Dans le JDD, Agnès Buzyn défend la fermeture des maternités dangereuses

Dans une tribune publiée le 31 mars dans le JDD, Agnès Buzyn a défendu son projet de loi de santé adopté la semaine dernière à l’Assemblée. Et répondu aux critiques, notamment sur le sujet sensible de la fermeture des petites maternités. Morceaux choisis.
 

« Ma priorité, c’est que nous augmentions à court terme le temps médical disponible à nombre de médecins constant, sans attendre les quelques années encore nécessaires pour en former davantage. Il faut pour cela faire tomber les barrières qui empêchent les professionnels de travailler ensemble : entre les médecins et les autres professionnels soignants, le secteur sanitaire et le médico-social, le secteur public et privé. »
 
Tels sont les mots utilisés par Agnès Buzyn pour défendre son projet de loi Santé, dans une tribune publiée le 31 mars dans le JDD. La ministre de la Santé a en effet affiché l’objectif de renforcer l’accès aux soins de proximité dans les territoires et de repenser le rôle des hôpitaux de proximité. 
 

"Aucun service d’accouchement n’est fermé pour des raisons financières"
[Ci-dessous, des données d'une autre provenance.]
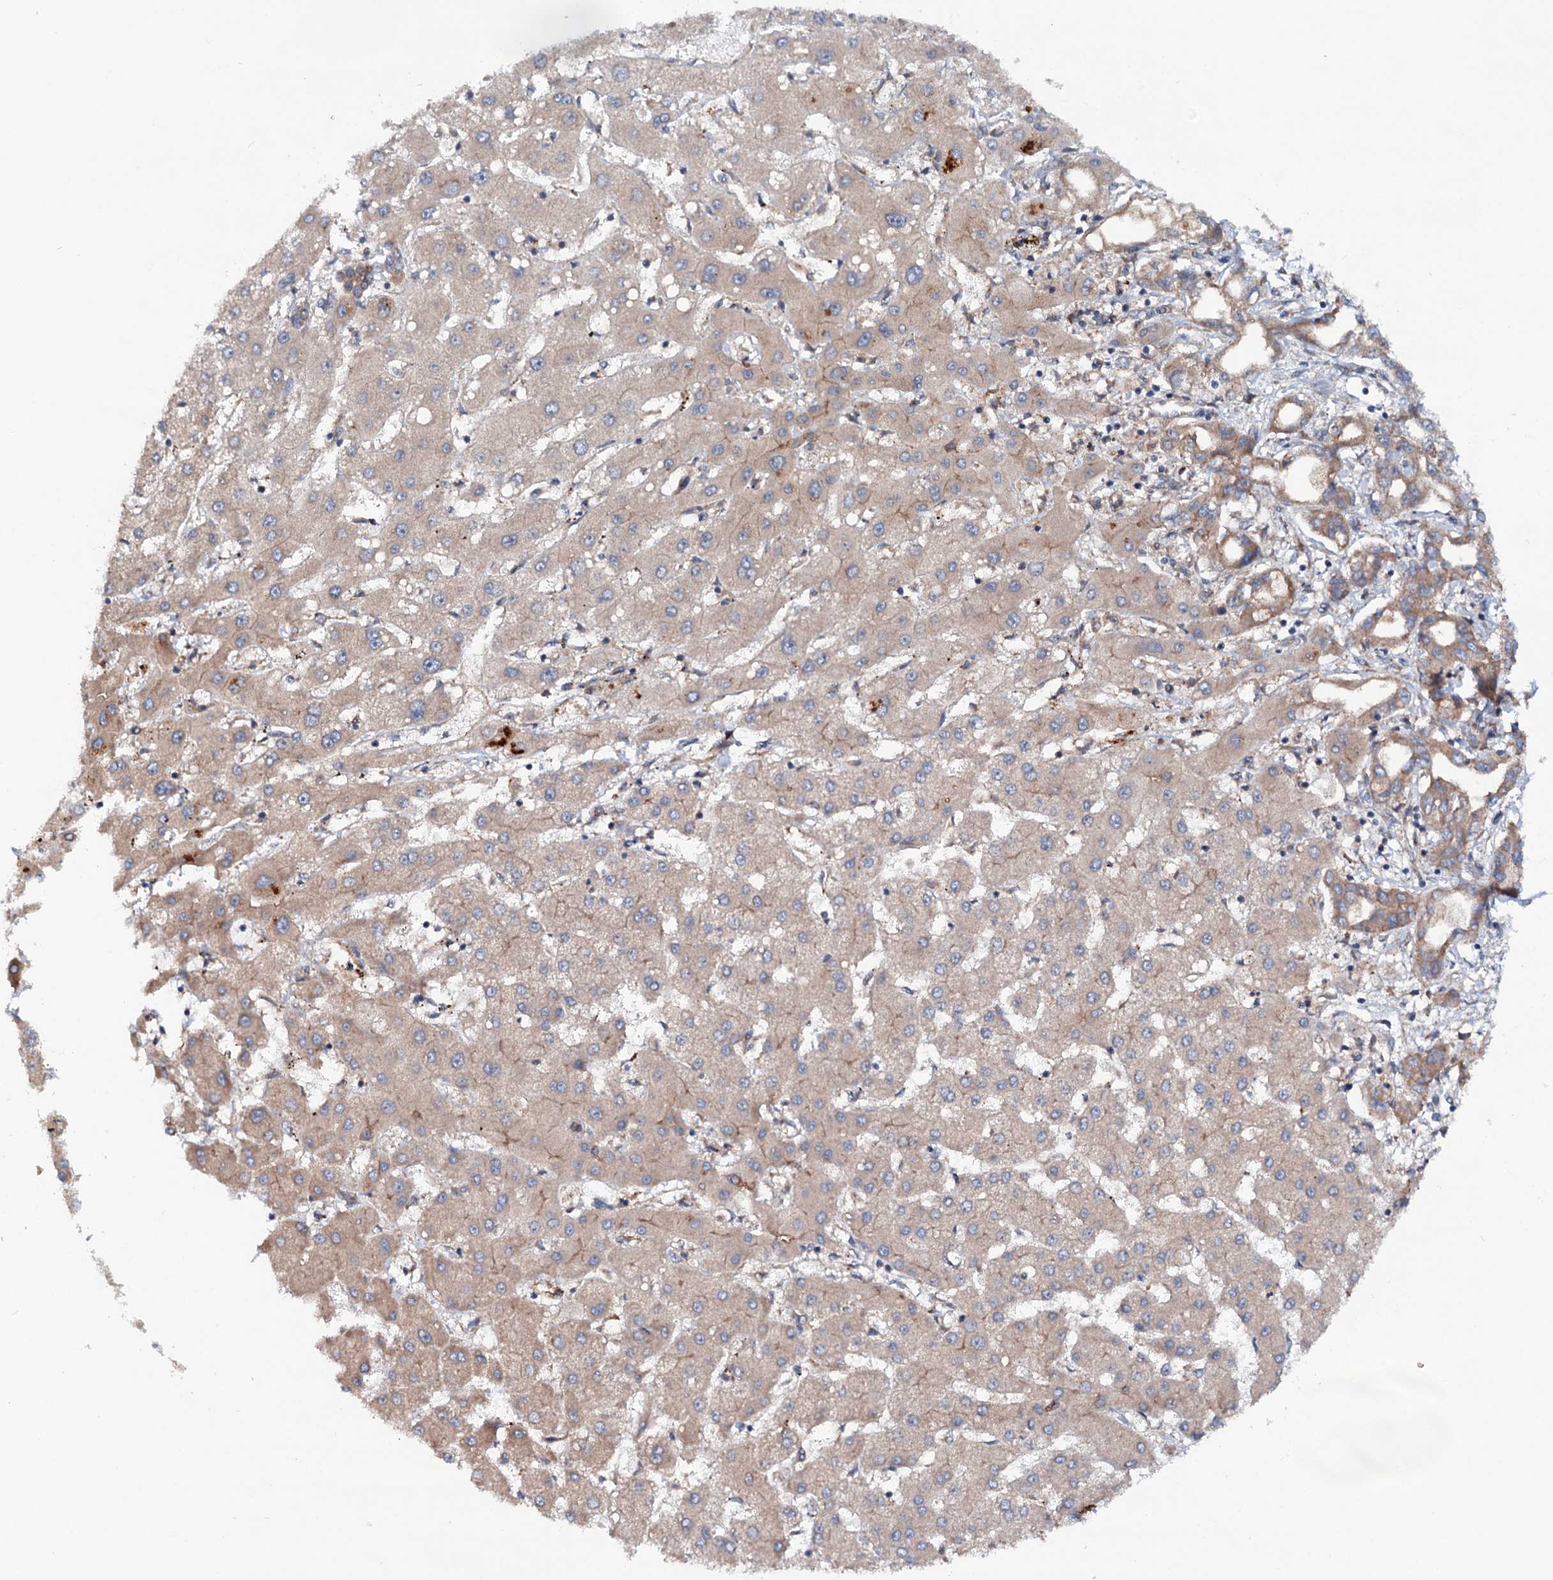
{"staining": {"intensity": "moderate", "quantity": "25%-75%", "location": "cytoplasmic/membranous"}, "tissue": "liver cancer", "cell_type": "Tumor cells", "image_type": "cancer", "snomed": [{"axis": "morphology", "description": "Cholangiocarcinoma"}, {"axis": "topography", "description": "Liver"}], "caption": "IHC photomicrograph of neoplastic tissue: liver cancer stained using immunohistochemistry (IHC) reveals medium levels of moderate protein expression localized specifically in the cytoplasmic/membranous of tumor cells, appearing as a cytoplasmic/membranous brown color.", "gene": "ADGRG4", "patient": {"sex": "male", "age": 59}}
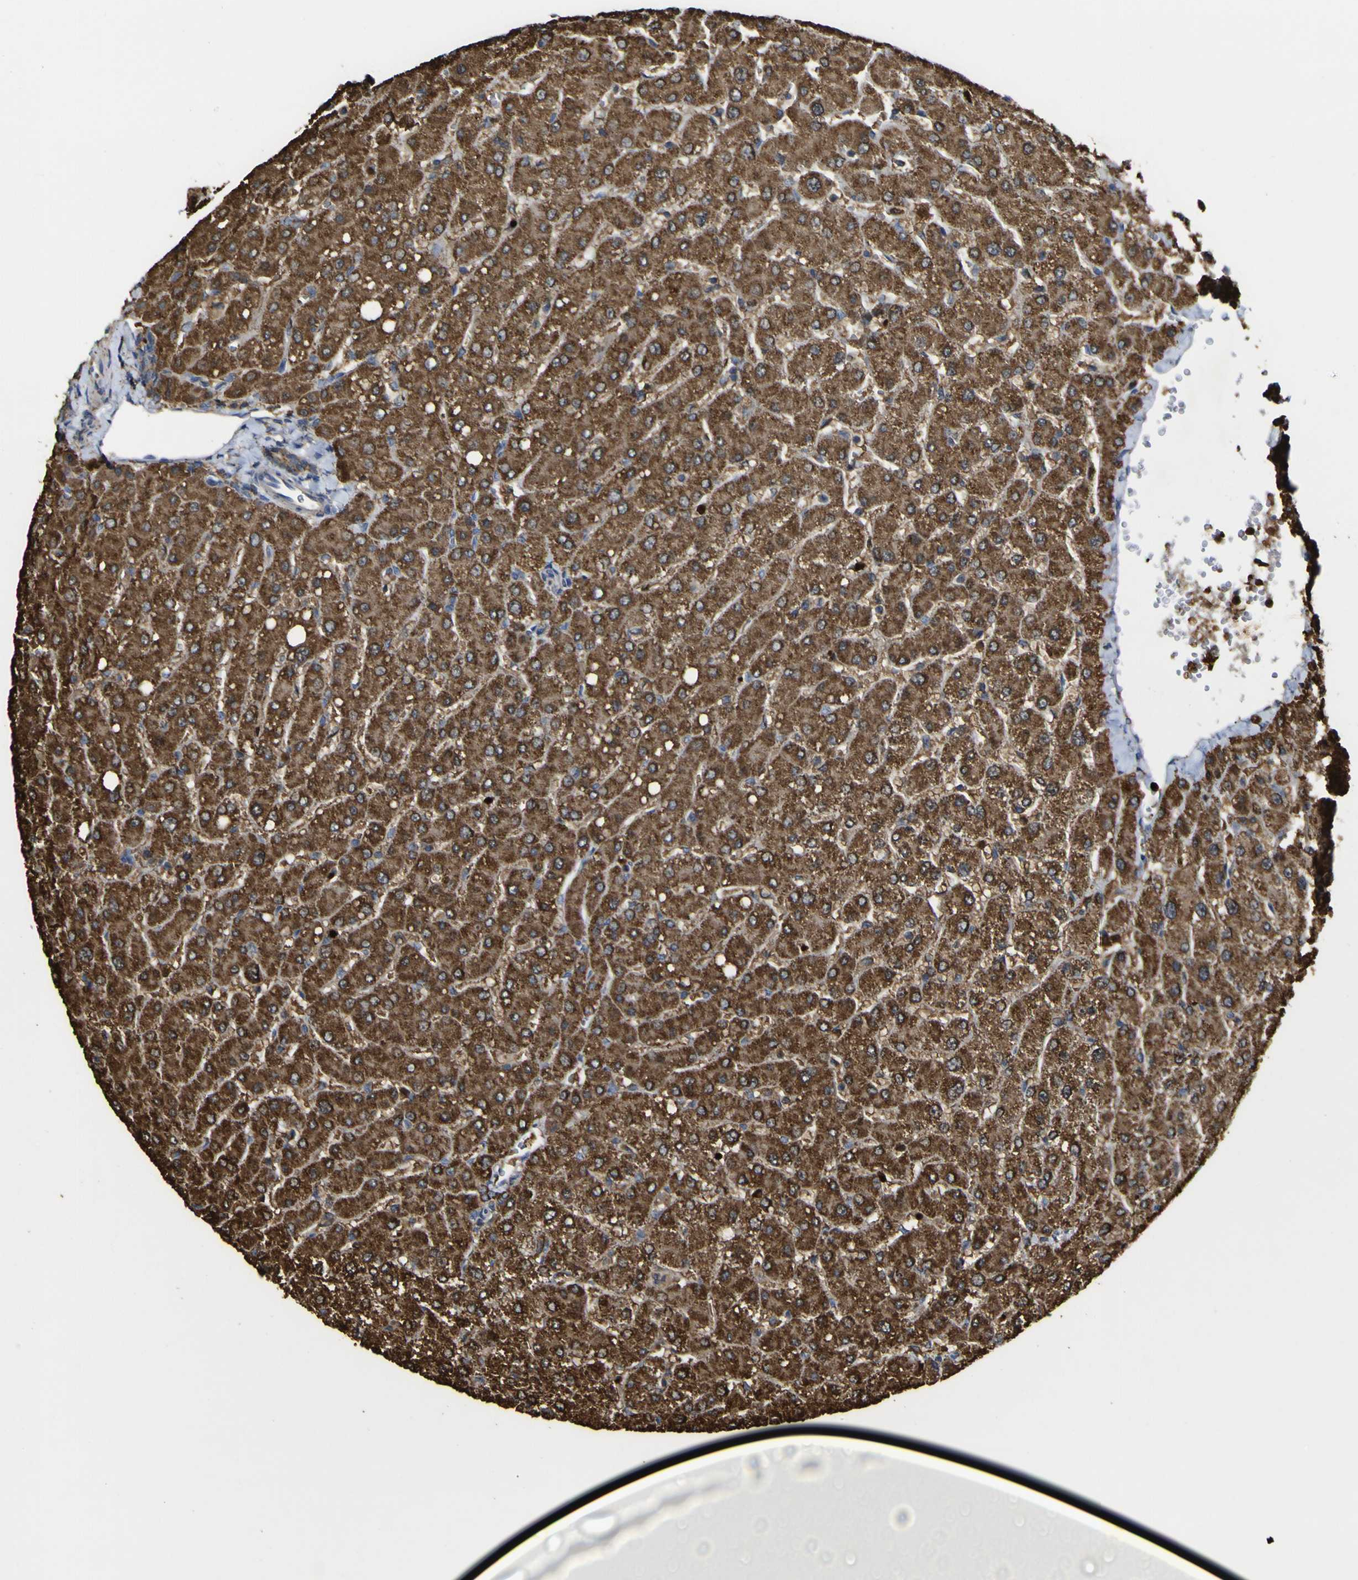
{"staining": {"intensity": "moderate", "quantity": ">75%", "location": "cytoplasmic/membranous"}, "tissue": "liver", "cell_type": "Cholangiocytes", "image_type": "normal", "snomed": [{"axis": "morphology", "description": "Normal tissue, NOS"}, {"axis": "topography", "description": "Liver"}], "caption": "The immunohistochemical stain labels moderate cytoplasmic/membranous staining in cholangiocytes of benign liver. The protein of interest is shown in brown color, while the nuclei are stained blue.", "gene": "ACSL3", "patient": {"sex": "male", "age": 55}}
 Sur l’épineuse question du maintien des petites maternités, la ministre de la Santé s’est voulue rassurante : « aucun service d’accouchement n’est fermé pour des raisons financières, nulle part en France. » Selon elle, « chaque femme doit être assurée de la qualité des soins lors de son accouchement. Partout où la présence suffisante de pédiatres, gynécologue-obstétriciens, sages-femmes et anesthésistes permet de garantir la sécurité des mères et des enfants, nous maintenons les accouchements dans les maternités locales. Quand ce n'est pas le cas, elles sont transformées en centres de périnatalité, dans lesquels les femmes continuent de bénéficier des soins de suivi de la grossesse jusqu'à l'accouchement et juste après. »
 
Et d’ajouter que cette transformation était toujours au bénéfice des habitants : « Maintenir localement une maternité sans médecins pour la faire tourner n'est ni un service à leur rendre ni l'idée que je me fais du service public. Mais je suis également consciente qu'accoucher un peu plus loin de chez soi peut être source d’angoisse, et que nous devons y répondre. »

Une permanence de sages-femmes dès 2019

La ministre a ensuite annoncé qu’elle généraliserait cette année le pack de services "Engagement maternité" garanti pour chaque femme dont le domicile se trouve à plus de 30 minutes d'une maternité. Celui-ci comprend le remboursement par l'Assurance maladie du transport sécurisé vers la maternité en urgence ou pas, de l’hébergement des femmes et de leur famille en hôtel près de la maternité quelques jours avant le terme de la grossesse si elles le souhaitent, et de toutes les consultations de la grossesse à domicile ou non suivant les besoins de chacune, a-t-elle précisé.
 
Enfin, Agnès Buzyn désire « donner aux sages-femmes un rôle de premier plan dans la prise en charge dans l’accompagnement des femmes enceintes qui vivent loin d’une maternité. Pour éviter les risques liés à un accouchement inopiné, une permanence de sages-femmes sera mise en place dès 2019 dans tous les territoires éloignés, l'équipement nécessaire sera systématiquement disponible et une sage-femme libérale formera localement les professionnels du Samu à ce type d'intervention. »
 
Avant de conclure avec cette phrase sibylline qui semble suggérer que la France est malade : « un pays qui soigne bien est un pays qui peut guérir. »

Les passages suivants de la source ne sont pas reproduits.